Environmentalists are warning that the tanker anchored in the Gulf of Paria could create a ‘dead sea' in the Caribbean if the oil spills arguing that the region has never that large of an ecological disaster.
FSO Nabarima is a floating storage and offloading vessel that is permanently moored offshore of Venezuela at the Corocoro oil field in the Gulf of Paria, located between Venezuela and the island of Trinidad.
The 2005 tanker is owned by the Venezuelan state oil company Petroleos de Venezuela (PDVSA). Reports are that valves on board the vessel have malfunctioned. The issue was reported by the crew back in August but the company has allegedly downplayed the issues.
Footage was in circulation earlier today showing the state of the tanker. It appears to be held up by some anchor chains as one man declares that the government of Trinidad and Tobago have done nothing about the situation.
After production at Corocoro ceased in 2019 following United States sanctions on the Venezuelan state oil company Petroleos de Venezuela (PDVSA), Nabarima fell into a state of disrepair and was reported in 2020 to be at risk of spilling her cargo of about 1.3 million barrels of crude oil.
With potential weather systems being monitored in the Caribbean sea the combination of the two would be disastrous.

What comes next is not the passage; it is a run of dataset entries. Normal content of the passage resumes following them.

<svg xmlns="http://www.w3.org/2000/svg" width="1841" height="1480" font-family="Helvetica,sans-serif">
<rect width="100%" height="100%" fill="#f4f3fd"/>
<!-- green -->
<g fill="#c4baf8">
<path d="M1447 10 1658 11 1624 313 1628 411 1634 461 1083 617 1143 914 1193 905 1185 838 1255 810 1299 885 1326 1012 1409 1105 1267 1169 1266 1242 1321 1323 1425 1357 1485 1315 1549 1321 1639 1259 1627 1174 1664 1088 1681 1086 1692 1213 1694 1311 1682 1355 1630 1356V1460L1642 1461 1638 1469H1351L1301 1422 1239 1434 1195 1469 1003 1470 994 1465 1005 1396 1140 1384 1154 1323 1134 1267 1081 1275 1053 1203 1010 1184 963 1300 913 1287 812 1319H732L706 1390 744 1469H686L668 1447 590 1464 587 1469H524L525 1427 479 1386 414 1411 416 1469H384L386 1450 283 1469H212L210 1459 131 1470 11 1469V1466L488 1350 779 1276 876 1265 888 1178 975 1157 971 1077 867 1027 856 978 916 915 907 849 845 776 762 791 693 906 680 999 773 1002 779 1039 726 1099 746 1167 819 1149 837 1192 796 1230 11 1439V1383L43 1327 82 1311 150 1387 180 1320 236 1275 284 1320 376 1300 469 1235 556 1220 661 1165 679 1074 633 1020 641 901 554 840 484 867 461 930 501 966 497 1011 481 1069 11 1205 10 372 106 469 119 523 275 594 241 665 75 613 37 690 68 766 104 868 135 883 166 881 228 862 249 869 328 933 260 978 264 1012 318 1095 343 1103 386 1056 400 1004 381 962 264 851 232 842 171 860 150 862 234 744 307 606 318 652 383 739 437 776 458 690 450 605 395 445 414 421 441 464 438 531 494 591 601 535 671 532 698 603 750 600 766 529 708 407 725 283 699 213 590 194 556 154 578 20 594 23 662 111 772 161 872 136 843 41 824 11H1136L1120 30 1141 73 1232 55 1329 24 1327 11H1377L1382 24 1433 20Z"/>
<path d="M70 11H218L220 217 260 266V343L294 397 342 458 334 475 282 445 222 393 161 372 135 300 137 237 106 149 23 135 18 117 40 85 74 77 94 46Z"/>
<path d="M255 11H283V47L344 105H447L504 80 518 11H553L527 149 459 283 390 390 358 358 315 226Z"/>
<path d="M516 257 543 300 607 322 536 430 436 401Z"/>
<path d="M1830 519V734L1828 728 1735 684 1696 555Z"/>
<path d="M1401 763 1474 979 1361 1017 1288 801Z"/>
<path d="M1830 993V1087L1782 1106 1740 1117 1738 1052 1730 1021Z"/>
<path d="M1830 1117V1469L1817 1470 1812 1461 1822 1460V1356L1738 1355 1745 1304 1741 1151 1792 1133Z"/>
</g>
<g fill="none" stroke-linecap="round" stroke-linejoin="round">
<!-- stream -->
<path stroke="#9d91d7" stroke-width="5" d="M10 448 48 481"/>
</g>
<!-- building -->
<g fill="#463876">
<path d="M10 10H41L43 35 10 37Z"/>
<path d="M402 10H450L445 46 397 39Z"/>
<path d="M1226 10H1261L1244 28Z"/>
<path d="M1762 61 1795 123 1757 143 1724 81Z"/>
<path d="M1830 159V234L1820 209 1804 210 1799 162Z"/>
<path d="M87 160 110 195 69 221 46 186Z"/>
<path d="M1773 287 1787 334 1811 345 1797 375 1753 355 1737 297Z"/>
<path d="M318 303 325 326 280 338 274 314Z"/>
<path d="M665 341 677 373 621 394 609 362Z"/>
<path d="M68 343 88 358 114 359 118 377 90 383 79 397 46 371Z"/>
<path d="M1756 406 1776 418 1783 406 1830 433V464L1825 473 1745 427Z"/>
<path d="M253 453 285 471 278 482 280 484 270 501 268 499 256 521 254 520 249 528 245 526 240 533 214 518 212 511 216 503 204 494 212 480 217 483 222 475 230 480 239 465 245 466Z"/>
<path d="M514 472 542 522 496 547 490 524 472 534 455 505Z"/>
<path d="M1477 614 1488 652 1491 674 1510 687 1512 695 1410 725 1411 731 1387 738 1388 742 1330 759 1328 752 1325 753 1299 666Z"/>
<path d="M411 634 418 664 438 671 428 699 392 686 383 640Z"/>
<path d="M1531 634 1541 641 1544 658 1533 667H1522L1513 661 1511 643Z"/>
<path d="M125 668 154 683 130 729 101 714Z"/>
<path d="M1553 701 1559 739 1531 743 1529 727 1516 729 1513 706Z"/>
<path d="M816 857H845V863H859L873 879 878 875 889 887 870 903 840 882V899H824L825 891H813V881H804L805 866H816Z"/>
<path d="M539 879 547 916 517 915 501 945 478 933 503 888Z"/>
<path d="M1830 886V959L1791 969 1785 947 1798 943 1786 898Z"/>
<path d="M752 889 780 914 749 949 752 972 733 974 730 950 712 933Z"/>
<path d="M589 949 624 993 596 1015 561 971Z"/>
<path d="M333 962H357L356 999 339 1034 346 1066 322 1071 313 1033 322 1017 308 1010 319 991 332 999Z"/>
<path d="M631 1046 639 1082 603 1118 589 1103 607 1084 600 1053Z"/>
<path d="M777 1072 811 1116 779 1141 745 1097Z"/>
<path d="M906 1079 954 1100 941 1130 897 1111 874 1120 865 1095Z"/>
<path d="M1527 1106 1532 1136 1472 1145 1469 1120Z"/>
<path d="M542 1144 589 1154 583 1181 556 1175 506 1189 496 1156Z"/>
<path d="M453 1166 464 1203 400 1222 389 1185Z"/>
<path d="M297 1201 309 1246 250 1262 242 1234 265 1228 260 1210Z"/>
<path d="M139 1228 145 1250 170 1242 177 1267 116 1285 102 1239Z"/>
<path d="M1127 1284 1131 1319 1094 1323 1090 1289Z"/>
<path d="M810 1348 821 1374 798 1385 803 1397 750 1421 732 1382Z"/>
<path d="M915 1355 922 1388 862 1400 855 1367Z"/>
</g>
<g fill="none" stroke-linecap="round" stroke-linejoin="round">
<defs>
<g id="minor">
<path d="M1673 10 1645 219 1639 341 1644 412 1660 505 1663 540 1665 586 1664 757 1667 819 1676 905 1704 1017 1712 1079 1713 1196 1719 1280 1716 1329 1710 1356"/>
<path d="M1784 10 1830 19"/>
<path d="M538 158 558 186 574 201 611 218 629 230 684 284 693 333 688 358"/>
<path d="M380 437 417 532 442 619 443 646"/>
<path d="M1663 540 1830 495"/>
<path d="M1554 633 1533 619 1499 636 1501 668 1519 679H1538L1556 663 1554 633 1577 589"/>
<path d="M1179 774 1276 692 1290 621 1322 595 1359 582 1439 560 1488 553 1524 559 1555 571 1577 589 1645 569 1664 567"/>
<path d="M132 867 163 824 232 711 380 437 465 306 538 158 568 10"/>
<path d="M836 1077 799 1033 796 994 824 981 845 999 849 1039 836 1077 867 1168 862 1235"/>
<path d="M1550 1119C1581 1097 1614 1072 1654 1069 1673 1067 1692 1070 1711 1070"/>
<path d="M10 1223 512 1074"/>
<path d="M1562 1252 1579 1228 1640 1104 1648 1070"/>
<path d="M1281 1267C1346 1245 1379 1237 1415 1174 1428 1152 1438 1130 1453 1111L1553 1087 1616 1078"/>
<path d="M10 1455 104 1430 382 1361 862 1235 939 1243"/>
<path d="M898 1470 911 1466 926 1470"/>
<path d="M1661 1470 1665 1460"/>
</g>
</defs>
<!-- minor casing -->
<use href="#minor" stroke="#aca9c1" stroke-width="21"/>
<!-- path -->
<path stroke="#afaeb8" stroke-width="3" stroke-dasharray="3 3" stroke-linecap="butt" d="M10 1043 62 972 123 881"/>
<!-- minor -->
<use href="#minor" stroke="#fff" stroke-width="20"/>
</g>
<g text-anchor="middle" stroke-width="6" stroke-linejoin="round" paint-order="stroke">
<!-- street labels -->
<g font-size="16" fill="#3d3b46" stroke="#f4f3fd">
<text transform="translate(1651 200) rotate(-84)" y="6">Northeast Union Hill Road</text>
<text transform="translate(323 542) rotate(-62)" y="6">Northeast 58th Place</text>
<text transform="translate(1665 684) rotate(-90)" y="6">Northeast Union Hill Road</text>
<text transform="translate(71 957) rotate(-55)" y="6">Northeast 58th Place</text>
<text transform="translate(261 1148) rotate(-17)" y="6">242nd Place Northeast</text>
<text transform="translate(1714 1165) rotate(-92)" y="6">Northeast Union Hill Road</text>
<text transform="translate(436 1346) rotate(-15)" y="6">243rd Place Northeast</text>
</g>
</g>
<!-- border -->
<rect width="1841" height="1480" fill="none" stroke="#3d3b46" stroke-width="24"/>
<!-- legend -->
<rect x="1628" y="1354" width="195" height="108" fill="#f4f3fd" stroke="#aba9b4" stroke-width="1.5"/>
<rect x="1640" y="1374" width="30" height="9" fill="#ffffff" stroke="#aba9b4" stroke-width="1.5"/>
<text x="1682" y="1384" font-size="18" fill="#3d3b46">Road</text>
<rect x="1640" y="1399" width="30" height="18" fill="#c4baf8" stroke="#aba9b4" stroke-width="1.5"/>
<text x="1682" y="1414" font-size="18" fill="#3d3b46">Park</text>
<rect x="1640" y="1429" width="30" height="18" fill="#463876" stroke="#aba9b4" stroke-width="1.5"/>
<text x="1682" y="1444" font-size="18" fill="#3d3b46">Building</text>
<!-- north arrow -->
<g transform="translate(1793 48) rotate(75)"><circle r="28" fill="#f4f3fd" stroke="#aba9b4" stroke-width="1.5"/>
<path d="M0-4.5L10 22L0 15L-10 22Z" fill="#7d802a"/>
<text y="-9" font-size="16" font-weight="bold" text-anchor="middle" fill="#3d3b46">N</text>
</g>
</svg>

The vessel has had a sorted history after, in 2007, Venezuela seized control of Corocoro and Nabarima, which passed into the control of a joint venture of PDVSA and an Italian oil company In early 2019, Petrosucre shut down production at Corocoro after the United States placed sanctions on PDVSA that prevented Petrosucre from exporting oil to Citgo, which had previously purchased Corocoro oil.